Naissance :10 janvier 1790 (Montluçon)
Décès : 10 juin 1877 (Doyet)

Le vicomte Amable Gaspard Henri de Courtais (ou Aimable), est une personnalité de la Deuxième République.

Biographie
Il appartenait à une famille bourbonnaise installée à Doyet depuis plusieurs générations, par le mariage de Gilbert de Courtais avec Isabeau de La Souche, héritière du fief et du château de la Souche. La famille possédait aussi à Doyet le château de la Chassignole. Il entre à l’École militaire de Fontainebleau le 26 avril 1807 et est nommé sous-lieutenant au 7e régiment de Dragons le 24 juillet 1809. Il participe aux dernières campagnes de l’Empire, puis sert dans l’armée de la Restauration avant de prendre sa retraite comme chef d’escadron de cavalerie le 29 juillet 1827. Député sous la Monarchie de Juillet (élu en 1842 et 1846), il siège parmi les républicains radicaux. Il est nommé général, commandant de la Garde nationale après la révolution de février 1848. Il est élu député à l’Assemblée nationale constituante en avril 1848. Son indécision face aux manifestants parisiens du 15 mai 1848, lui vaut d’être mis en accusation, démis de ses fonctions (le 26 mai), arrêté, et traduit devant la Haute Cour de Bourges pendant l’hiver 1849. Il est finalement acquitté et reprend son siège à l’Assemblée. Il se retire ensuite à Montfermeil. En 1871, il est élu conseiller général de l’Allier et devient président du conseil général. Il meurt le 10 juin 1877 à la Chassignole, à Doyet.

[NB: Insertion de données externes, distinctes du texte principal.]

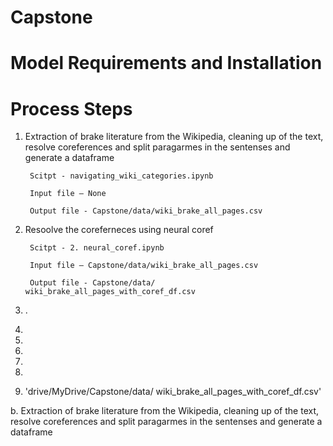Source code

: # Capstone

# Model Requirements and Installation

# Process Steps 

1. Extraction of brake literature from the Wikipedia, cleaning up of the text, resolve coreferences and split paragarmes in the sentenses and generate a 
dataframe

        Scitpt - navigating_wiki_categories.ipynb 
        
        Input file – None

        Output file - Capstone/data/wiki_brake_all_pages.csv


2. Resoolve the coreferneces using neural coref 


        Scitpt - 2.	neural_coref.ipynb 
        
        Input file – Capstone/data/wiki_brake_all_pages.csv

        Output file - Capstone/data/ wiki_brake_all_pages_with_coref_df.csv


3.	.	
5.	
6.	
7.	
8.	
9.	
10.	'drive/MyDrive/Capstone/data/ wiki_brake_all_pages_with_coref_df.csv'

b.  Extraction of brake literature from the Wikipedia, cleaning up of the text, resolve coreferences and split paragarmes in the sentenses and generate a dataframe



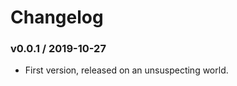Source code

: Changelog
=========

### v0.0.1 / 2019-10-27

  - First version, released on an unsuspecting world.

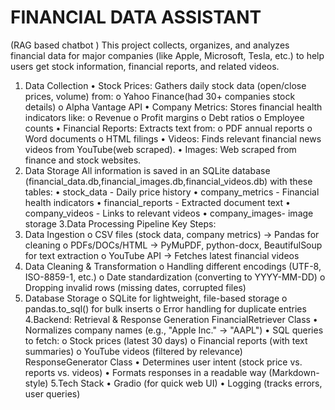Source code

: 
# FINANCIAL DATA ASSISTANT
(RAG based chatbot )
This project collects, organizes, and analyzes financial data for major companies (like Apple, Microsoft, Tesla, etc.) to help users get stock information, financial reports, and related videos.
1. Data Collection
•	Stock Prices: Gathers daily stock data (open/close prices, volume) from:
o	Yahoo Finance(had 30+ companies stock details)
o	Alpha Vantage API
•	Company Metrics: Stores financial health indicators like:
o	Revenue
o	Profit margins
o	Debt ratios
o	Employee counts
•	Financial Reports: Extracts text from:
o	PDF annual reports
o	Word documents
o	HTML filings
•	Videos: Finds relevant financial news videos from YouTube(web scraped).
•	Images: Web scraped from finance and stock websites.
2. Data Storage
All information is saved in an SQLite database (financial_data.db,financial_images.db,financial_videos.db) with these tables:
•	stock_data - Daily price history
•	company_metrics - Financial health indicators
•	financial_reports - Extracted document text
•	company_videos - Links to relevant videos
•	company_images- image storage 
3.Data Processing Pipeline
Key Steps:
1.	Data Ingestion
o	CSV files (stock data, company metrics) → Pandas for cleaning
o	PDFs/DOCs/HTML → PyMuPDF, python-docx, BeautifulSoup for text extraction
o	YouTube API → Fetches latest financial videos
2.	Data Cleaning & Transformation
o	Handling different encodings (UTF-8, ISO-8859-1, etc.)
o	Date standardization (converting to YYYY-MM-DD)
o	Dropping invalid rows (missing dates, corrupted files)
3.	Database Storage
o	SQLite for lightweight, file-based storage
o	pandas.to_sql() for bulk inserts
o	Error handling for duplicate entries
4.Backend: Retrieval & Response Generation
FinancialRetriever Class
•	Normalizes company names (e.g., "Apple Inc." → "AAPL")
•	SQL queries to fetch:
o	Stock prices (latest 30 days)
o	Financial reports (with text summaries)
o	YouTube videos (filtered by relevance)
ResponseGenerator Class
•	Determines user intent (stock price vs. reports vs. videos)
•	Formats responses in a readable way (Markdown-style)
5.Tech Stack
•	Gradio (for quick web UI)
•	Logging (tracks errors, user queries)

Ses mandats à l’Assemblée nationale ou à la Chambre des députés
Régime politique : Monarchie de Juillet – Chambre des députés Mandat : du 9 juillet 1842 au 6 juillet 1846
Groupe : Extrême gauche

Régime politique : Monarchie de Juillet – Chambre des députés Mandat : du 1er août 1846 au 24 février 1848
Groupe : Extrême gauche

Régime politique : Deuxième République
Mandat : du 23 avril 1848 au 26 mai 1849
Groupe : Gauche

Bibliographie
-Lourtioux, Le Général du peuple. Vie du général de Courtais ; A. Thorinaud, 1902.
-Jean Cornillon, Deux bienfaiteurs de l’Humanité : le général Amable-Gaspard-Henri de Courtais et sa femme, née Marie-Pierre-Anne-Félicité-Rosalie Buhot, Bull. Amis de Montluçon, no 15, 1931.
-Ferdinand Dubreuil, J’ai vu mourir sainte Barbe au pays des mineurs, 1952.
-Georges Rougeron, Amable-Gaspard-Henri de Courtais, Montluçon : 1967.
-Monique Kuntz et G. Frélastre, Hommes et femmes célèbres de l’Allier, Bonneton,1995.

Hommages
Le principal boulevard de Montluçon, qui ceinture la vieille ville à l’ouest, au sud et à l’est, porte son nom. Un boulevard l’honore également à Moulins. Un monument rappelle son souvenir à Doyet, sur la place du village.